I have signed as many petitions for popular vote as I have seen! I am not happy that Obama, or PELOSI (ass) did not go after this, apparently thinking that G.W.Bushit was just a fluke!
While a Constitutional Amendment must be done at the Federal level, this particular strategy depends on individual states signing on … so it really wasn’t Obama’s or Pelosi’s place to go after it. I must also add that a very important part of this strategy requires a provision built right into the state law that establishes for the law not to go into effect until sufficient states to make up 270 electoral votes are signed on. That’s the necessary safety valve. I’ve been signing for it also.
I think Reich knows that the Electoral College isn’t going to be abolished anytime soon and certainly not in this GOP climate when all their gerrymandering, voter suppression and what have you is specifically targeted towards it. So he’s going for the next best thing and tries to make it irrelevant. The next question of course is: how do they get enough states (with 105 electorates) to join in. Those states that have already signed on are blue states. Unless voters turn their states from red to blue from 2018 onward, it is very unlikely that more states will join, as apparently even blue states can go wrong on this.
Thanks all. Hugs.
As JD accurately pointed out, the people mto contact about NPV are your State Governor, Senator and Rep.
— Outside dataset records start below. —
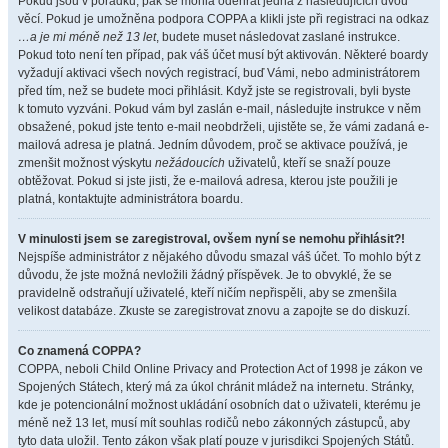
Pokud jsou v pořádku, pak se mohla odehrát jedna z následujících dvou
věcí. Pokud je umožněna podpora COPPA a klikli jste při registraci na odkaz
…a je mi méně než 13 let
, budete muset následovat zaslané instrukce.
Pokud toto není ten případ, pak váš účet musí být aktivován. Některé boardy
vyžadují aktivaci všech nových registrací, buď Vámi, nebo administrátorem
před tím, než se budete moci přihlásit. Když jste se registrovali, byli byste
k tomuto vyzváni. Pokud vám byl zaslán e-mail, následujte instrukce v něm
obsažené, pokud jste tento e-mail neobdrželi, ujistěte se, že vámi zadaná e-
mailová adresa je platná. Jedním důvodem, proč se aktivace používá, je
zmenšit možnost výskytu
nežádoucích
uživatelů, kteří se snaží pouze
obtěžovat. Pokud si jste jisti, že e-mailová adresa, kterou jste použili je
platná, kontaktujte administrátora boardu.
V minulosti jsem se zaregistroval, ovšem nyní se nemohu přihlásit?!
Nejspíše administrátor z nějakého důvodu smazal váš účet. To mohlo být z
důvodu, že jste možná nevložili žádný příspěvek. Je to obvyklé, že se
pravidelně odstraňují uživatelé, kteří ničím nepřispěli, aby se zmenšila
velikost databáze. Zkuste se zaregistrovat znovu a zapojte se do diskuzí.
Co znamená COPPA?
COPPA, neboli Child Online Privacy and Protection Act of 1998 je zákon ve
Spojených Státech, který má za úkol chránit mládež na internetu. Stránky,
kde je potencionální možnost ukládání osobních dat o uživateli, kterému je
méně než 13 let, musí mít souhlas rodičů nebo zákonných zástupců, aby
tyto data uložil. Tento zákon však platí pouze v jurisdikci Spojených Států.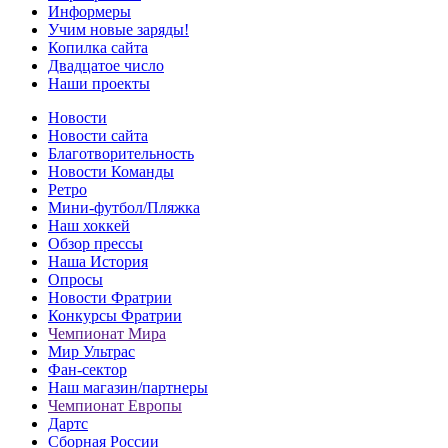
Информеры
Учим новые заряды!
Копилка сайта
Двадцатое число
Наши проекты
Новости
Новости сайта
Благотворительность
Новости Команды
Ретро
Мини-футбол/Пляжка
Наш хоккей
Обзор прессы
Наша История
Опросы
Новости Фратрии
Конкурсы Фратрии
Чемпионат Мира
Мир Ультрас
Фан-cектор
Наш магазин/партнеры
Чемпионат Европы
Дартс
Сборная России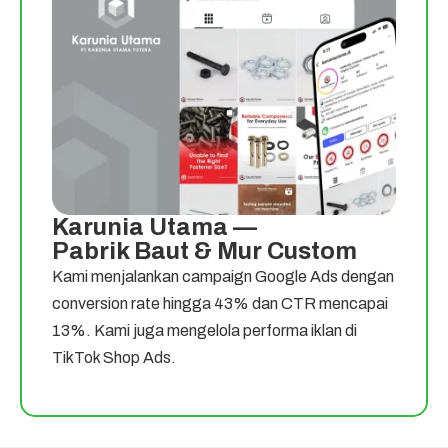
Karunia Utama —
Pabrik Baut & Mur Custom
Kami menjalankan campaign Google Ads dengan
conversion rate hingga 43% dan CTR mencapai
13%. Kami juga mengelola performa iklan di
TikTok Shop Ads.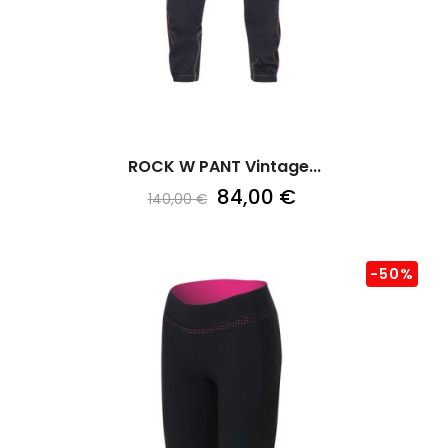
ROCK W PANT Vintage...
84,00 €
140,00 €
-50%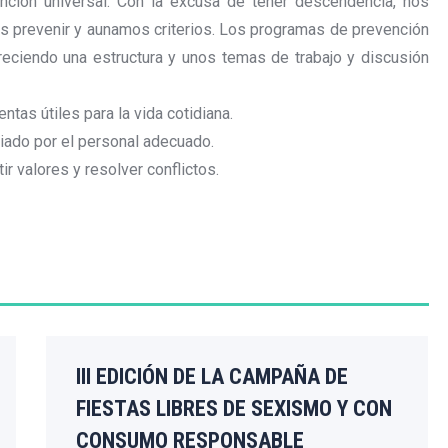
ción universal. Con la excusa de tener descendencia, nos
s prevenir y aunamos criterios. Los programas de prevención
freciendo una estructura y unos temas de trabajo y discusión
ntas útiles para la vida cotidiana.
iado por el personal adecuado.
r valores y resolver conflictos.
III EDICIÓN DE LA CAMPAÑA DE
FIESTAS LIBRES DE SEXISMO Y CON
CONSUMO RESPONSABLE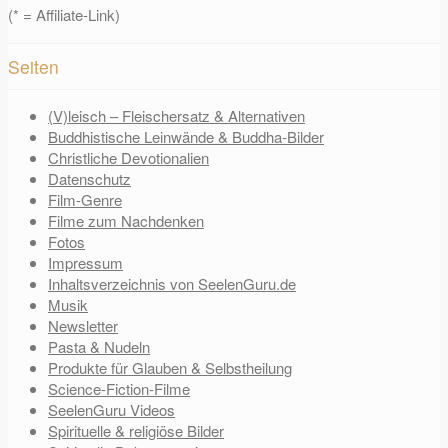
(* = Affiliate-Link)
Seiten
(V)leisch – Fleischersatz & Alternativen
Buddhistische Leinwände & Buddha-Bilder
Christliche Devotionalien
Datenschutz
Film-Genre
Filme zum Nachdenken
Fotos
Impressum
Inhaltsverzeichnis von SeelenGuru.de
Musik
Newsletter
Pasta & Nudeln
Produkte für Glauben & Selbstheilung
Science-Fiction-Filme
SeelenGuru Videos
Spirituelle & religiöse Bilder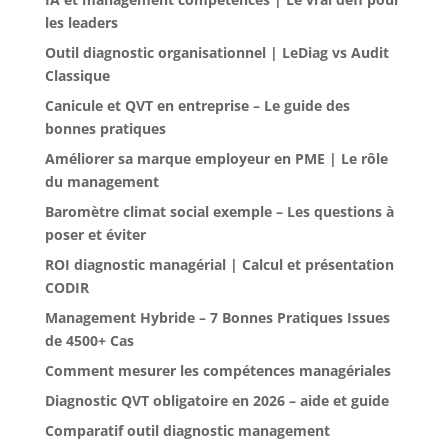
les leaders
Outil diagnostic organisationnel | LeDiag vs Audit
Classique
Canicule et QVT en entreprise – Le guide des
bonnes pratiques
Améliorer sa marque employeur en PME | Le rôle
du management
Baromètre climat social exemple – Les questions à
poser et éviter
ROI diagnostic managérial | Calcul et présentation
CODIR
Management Hybride – 7 Bonnes Pratiques Issues
de 4500+ Cas
Comment mesurer les compétences managériales
Diagnostic QVT obligatoire en 2026 – aide et guide
Comparatif outil diagnostic management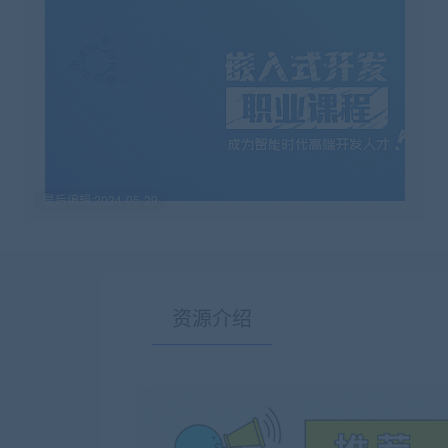
最后编辑:2024-05-29
资源介绍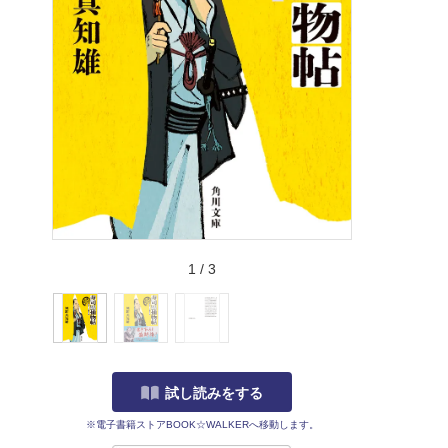
1
/
3
試し読みをする
※電子書籍ストアBOOK☆WALKERへ移動します。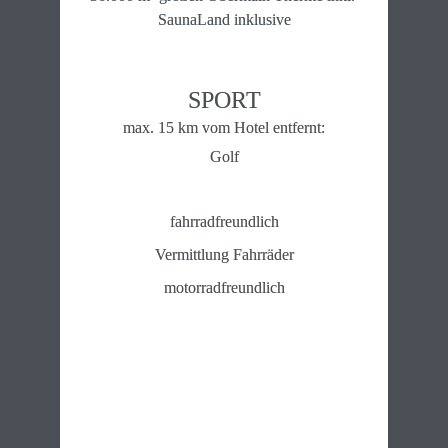
SaunaLand inklusive
SPORT
max. 15 km vom Hotel entfernt:
Golf
fahrradfreundlich
Vermittlung Fahrräder
motorradfreundlich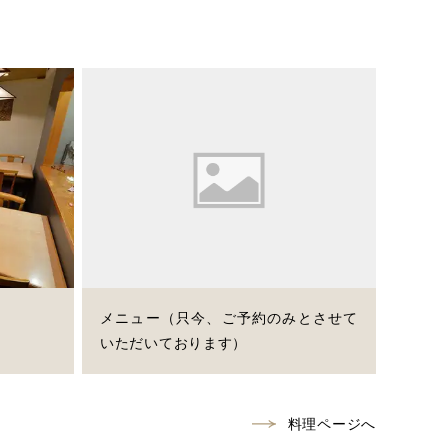
メニュー（只今、ご予約のみとさせて
いただいております）
料理ページへ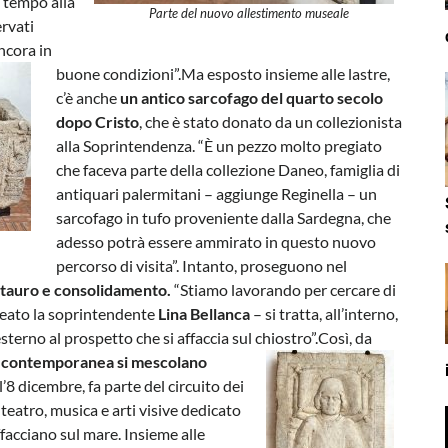
l tempo alla
Parte del nuovo allestimento museale
rvati
ncora in
buone condizioni”.
Ma esposto insieme alle lastre,
c’è anche
un antico sarcofago del quarto secolo
dopo Cristo
, che è stato donato da un collezionista
alla Soprintendenza. “È un pezzo molto pregiato
che faceva parte della collezione Daneo, famiglia di
antiquari palermitani – aggiunge Reginella – un
sarcofago in tufo proveniente dalla Sardegna, che
adesso potrà essere ammirato in questo nuovo
percorso di visita”. Intanto, proseguono nel
estauro e consolidamento.
“Stiamo lavorando per cercare di
lineato la soprintendente
Lina Bellanca
– si tratta, all’interno,
sterno al prospetto che si affaccia sul chiostro”.
Così, da
lla contemporanea si mescolano
ll’8 dicembre, fa parte del circuito dei
 teatro, musica e arti visive dedicato
affacciano sul mare. Insieme alle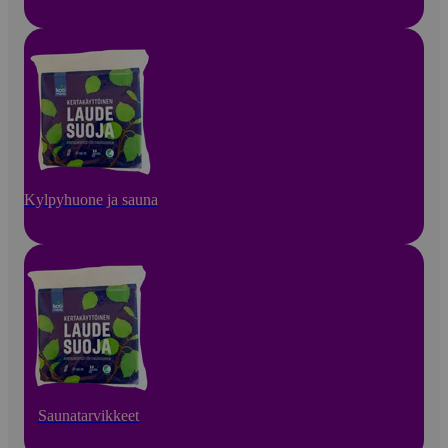
Kylpyhuone ja sauna
Saunatarvikkeet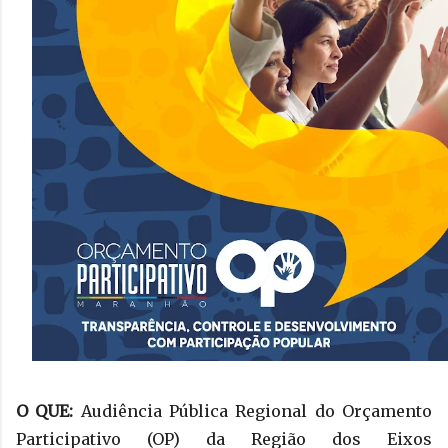
O QUE:
Audiência Pública Regional do Orçamento
Participativo (OP) da Região dos Eixos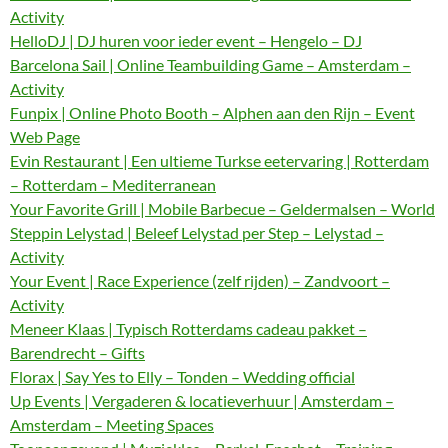
Activity
HelloDJ | DJ huren voor ieder event – Hengelo – DJ
Barcelona Sail | Online Teambuilding Game – Amsterdam –
Activity
Funpix | Online Photo Booth – Alphen aan den Rijn – Event
Web Page
Evin Restaurant | Een ultieme Turkse eetervaring | Rotterdam
– Rotterdam – Mediterranean
Your Favorite Grill | Mobile Barbecue – Geldermalsen – World
Steppin Lelystad | Beleef Lelystad per Step – Lelystad –
Activity
Your Event | Race Experience (zelf rijden) – Zandvoort –
Activity
Meneer Klaas | Typisch Rotterdams cadeau pakket –
Barendrecht – Gifts
Florax | Say Yes to Elly – Tonden – Wedding official
Up Events | Vergaderen & locatieverhuur | Amsterdam –
Amsterdam – Meeting Spaces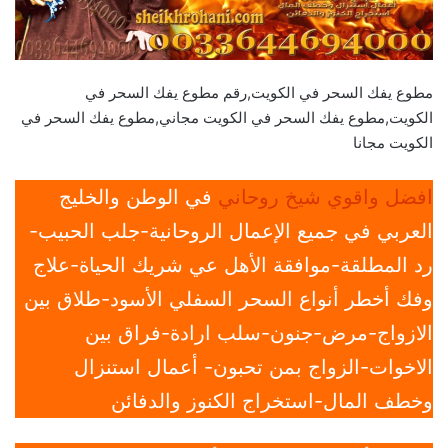
مطوع يفك السحر في الكويت,رقم مطوع يفك السحر في
الكويت,مطوع يفك السحر في الكويت مجاني,مطوع يفك السحر في
الكويت مجانا
افضل واقوي شيخ روحاني
في الوطن والخليج
العربي في جميع الإعمال الروحانية-جلب الحبيب-
رد المطلقة-موافقة الأهل عي شريك الحياة-علاج
وفك أخطر أنواع السحر السفلي الأسود-طلاق بين
الازواج-مرض-جنون-سلب ارادة-فراق بين
الاخوات-الزواج بمن تحبون- أعمال استنزال
وخطف المال-استخراج الكنوز والدفائن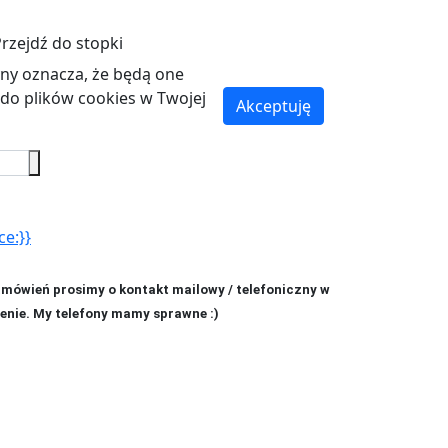
rzejdź do stopki
ryny oznacza, że będą one
o plików cookies w Twojej
Akceptuję
ce:}}
amówień prosimy o kontakt mailowy / telefoniczny w
enie. My telefony mamy sprawne :)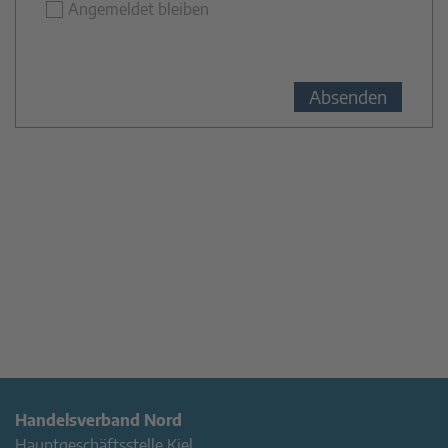
Angemeldet bleiben
Handelsverband Nord
Hauptgeschäftsstelle Kiel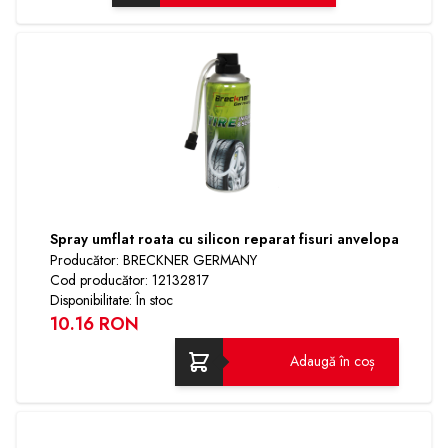
Spray umflat roata cu silicon reparat fisuri anvelopa
Producător: BRECKNER GERMANY
Cod producător: 12132817
Disponibilitate: În stoc
10.16 RON
Adaugă în coș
The EC was created in a different time when there were great distances, and the population was less educated. It was considered easier to bring a “few representatives” together to complete the vote. But that is not the case anymore. In my mind, the EC really means that only 538 votes are determining the president, not over 300 million people. I do not see the EC being abolished any time soon since it needs so many state ratifications and many of those states are red. The last two cases of the popular vote losers becoming president (Bush and Trump) have been Republican so any attempt to change that will be shot down in flames. The GOP will not give up power easily. Reich makes sense to me.
I agree.
Well, and this is why it is so important to at lease be aware and if possible help campaign at the state-legislature level. And that is also why so many Democrats are so ecstatic with our string of special election victories, small though it still is, in turning seats red to blue in STATE legislatures. I think it can be done – but not without more work than just crossed fingers.
It’s easy to think a state is red because reds are in the governors’ mansion and are the majorities now in Congressional delegations. But that doesn’t mean there may not be more blue-leaning than red-leaning voters in some of them, maybe many of them.
I agree. Gerrymandering unfortunately suppresses the strength of the blue vote.